Le quartier-maître ne grommela pas et s'habilla en vitesse. Armand n'hésita pas à malmener les pirates endormis à ses côtés pour les forcer à se mettre debout : l'heure était grave.
« Montez le drapeau britannique ! cria Armand en déboulant dans les escaliers menant au pont supérieur. Allez, allez, on se dépêche ! »
Il se précipita vers le gouvernail, où Charlotte avait pris son tour deux heures plus tôt. Elle rangea sa longue vue et se tourna vers lui avec effroi.
« Ce n'est pas un navire marchand, murmura-t-elle.
— Est-ce que je dois monter le drapeau espagnol, plutôt ? Ou le Jolly Roger ? Ce sont des pirates ?
— C'est la British Royal Navy, Armand. On est fichus. »
Armand serra les lèvres et sentit la panique s'installer au creux de ses entrailles. Le navire ennemi, deux fois plus imposant, s'approchait d'eux en testant ses canons dans le vide.
« Jackson, on ne peut pas lutter contre ça !
— Tu vas passer pour un lâche, si tu ordonnes la fuite, rétorqua le quartier-maître.
— Et alors ? Qui m'insultera, quand on sera tous morts ? Je me fiche d'être destitué et de retourner récurer le pont, Jackson. Qu'est-ce que ça peut bien faire ? On a deux canons en état de marche et dix hommes capables de manier un sabre, ce n'est pas suffisant !
— Il a raison, intervint Marco, qui lustrait son épée.
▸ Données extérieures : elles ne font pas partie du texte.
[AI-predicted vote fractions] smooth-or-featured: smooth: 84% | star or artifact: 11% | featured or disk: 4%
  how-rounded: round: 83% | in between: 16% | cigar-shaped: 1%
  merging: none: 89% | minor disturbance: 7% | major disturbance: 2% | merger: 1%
On va mourir bêtement. »
Le vaisseau britannique tira un nouveau coup de canon, d'un modèle bien plus solide et récent que les leurs. Charlotte s'éclaircit la voix et Armand se tourna vers elle.
« C'est toi le capitaine, Armand. Tu exposes le problème et on vote. »
Le jeune homme l'entendit à peine, plongé dans ses pensées. Comment faire ? Est-ce que je peux gérer un tel combat ? La perspective de perdre le moindre membre de son équipage le terrifiait. Si je pouvais arrêter le temps et réfléchir !
« Armand, réveille-toi ! » cria Charlotte.
Il hocha la tête et sortit enfin de sa transe.
« Écoutez-moi tous ! Notre brave HMS Jolly ne fait pas le poids face à l'ennemi ! »
Les nouveaux membres de l'équipage ricanèrent doucement, amusés par le nom du bateau, mélange de His Majesty's Ship et de Jolly Roger. Les autres ne souriaient pas, pétrifiés, distinguant enfin la silhouette du monstre.
« Ils ont plusieurs canons, peut-être des armes que nous ne voyons pas. Ils sont certainement six fois plus nombreux que nous et surentraînés. Je n'aime pas fuir, vous savez que ce n'est pas mon genre, mais nous n'avons pas la moindre chance. Éviter ce genre de navire ne sera pas une mince affaire non plus, et j'aurai besoin de toutes vos forces pour y arriver.
— Ce sont des marchands de quel pays ? demanda le gros John.
— La British Royal Navy, pas des marchands. Ils sont là pour nous exterminer ! »
Les nouveaux comme les anciens tressaillirent à cette annonce. Personne n'aimait tomber sur les chasseurs de pirates au beau milieu des Caraïbes. Ils seraient tués ou capturés puis pendus, rien de plus, et leur nom disparaîtrait pour toujours des pages de l'Histoire.
« Je préfère mourir que fuir ! rétorqua un marin d'âge mûr. Marco l'a rappelé hier soir pendant la veillée, c'est une vie magnifique, courte et dangereuse !
— On mourrait pour rien ! se récria l'Espagnol. C'est inutile de lutter quand on n'a aucune chance ! Est-ce que le moustique se défend quand on l'attaque avec une torche ? Non, il est sacrifié ! Ce serait un sacrifice pour nous aussi ! Ce n'est pas une vie de pirate, c'est de la bêtise ! »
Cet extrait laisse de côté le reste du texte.